Consider the given information.
\(f(x,y,z) = \sqrt {{x^2} + {y^2} + {z^2}} \)
Recall that,
\(\begin{array}{c}\nabla f = \frac{{\partial f}}{{\partial x}}(x,y,z){\bf{i}} + \frac{{\partial f}}{{\partial y}}(x,y,z){\bf{j}} + \frac{{\partial f}}{{\partial z}}(x,y,z){\bf{k}}\\ = \frac{{\frac{{\partial \left( {{x^2} + {y^2} + {z^2}} \right)}}{{\partial x}}}}{{\sqrt {{x^2} + {y^2} + {z^2}} }}{\bf{i}} + \frac{{2\frac{{\partial \left( {{x^2} + {y^2} + {z^2}} \right)}}{{\partial y}}}}{{2\sqrt {{x^2} + {y^2} + {z^2}} }}{\bf{j}} + \frac{{\frac{{\partial \left( {{x^2} + {y^2} + {z^2}} \right)}}{{\partial z}}}}{{2\sqrt {{x^2} + {y^2} + {z^2}} }}{\bf{k}}\\ = \frac{{2x}}{{2\sqrt {{x^2} + {y^2} + {z^2}} }}{\bf{i}} + \frac{{2y}}{{2\sqrt {{x^2} + {y^2} + {z^2}} }}{\bf{j}} + \frac{{2z}}{{2\sqrt {{x^2} + {y^2} + {z^2}} }}{\bf{k}}\\ = \frac{x}{{\sqrt {{x^2} + {y^2} + {z^2}} }}{\bf{i}} + \frac{y}{{\sqrt {{x^2} + {y^2} + {z^2}} }}{\bf{j}} + \frac{z}{{\sqrt {{x^2} + {y^2} + {z^2}} }}{\bf{k}}\end{array}\)

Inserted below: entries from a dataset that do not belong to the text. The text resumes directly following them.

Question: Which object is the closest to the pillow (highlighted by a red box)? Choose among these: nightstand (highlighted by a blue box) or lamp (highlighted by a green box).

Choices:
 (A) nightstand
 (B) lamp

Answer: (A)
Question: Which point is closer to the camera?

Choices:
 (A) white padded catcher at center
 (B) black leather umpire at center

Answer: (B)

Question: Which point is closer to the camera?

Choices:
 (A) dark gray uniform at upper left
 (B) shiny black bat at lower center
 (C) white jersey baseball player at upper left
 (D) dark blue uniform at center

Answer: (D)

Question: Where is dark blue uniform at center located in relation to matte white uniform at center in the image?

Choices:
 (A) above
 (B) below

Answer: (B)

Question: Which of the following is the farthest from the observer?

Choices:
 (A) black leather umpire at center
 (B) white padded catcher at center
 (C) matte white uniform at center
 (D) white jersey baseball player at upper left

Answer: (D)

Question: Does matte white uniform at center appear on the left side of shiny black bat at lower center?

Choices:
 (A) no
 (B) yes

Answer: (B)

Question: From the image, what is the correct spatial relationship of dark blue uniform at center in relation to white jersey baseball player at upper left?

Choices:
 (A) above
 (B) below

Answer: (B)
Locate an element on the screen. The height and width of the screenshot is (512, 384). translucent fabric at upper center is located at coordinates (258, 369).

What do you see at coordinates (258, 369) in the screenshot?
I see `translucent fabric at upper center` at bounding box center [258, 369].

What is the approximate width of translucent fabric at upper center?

Therefore, gradient field is \(\frac{x}{{\sqrt {{x^2} + {y^2} + {z^2}} }}{\bf{i}} + \frac{y}{{\sqrt {{x^2} + {y^2} + {z^2}} }}{\bf{j}} + \frac{z}{{\sqrt {{x^2} + {y^2} + {z^2}} }}{\bf{k}}\).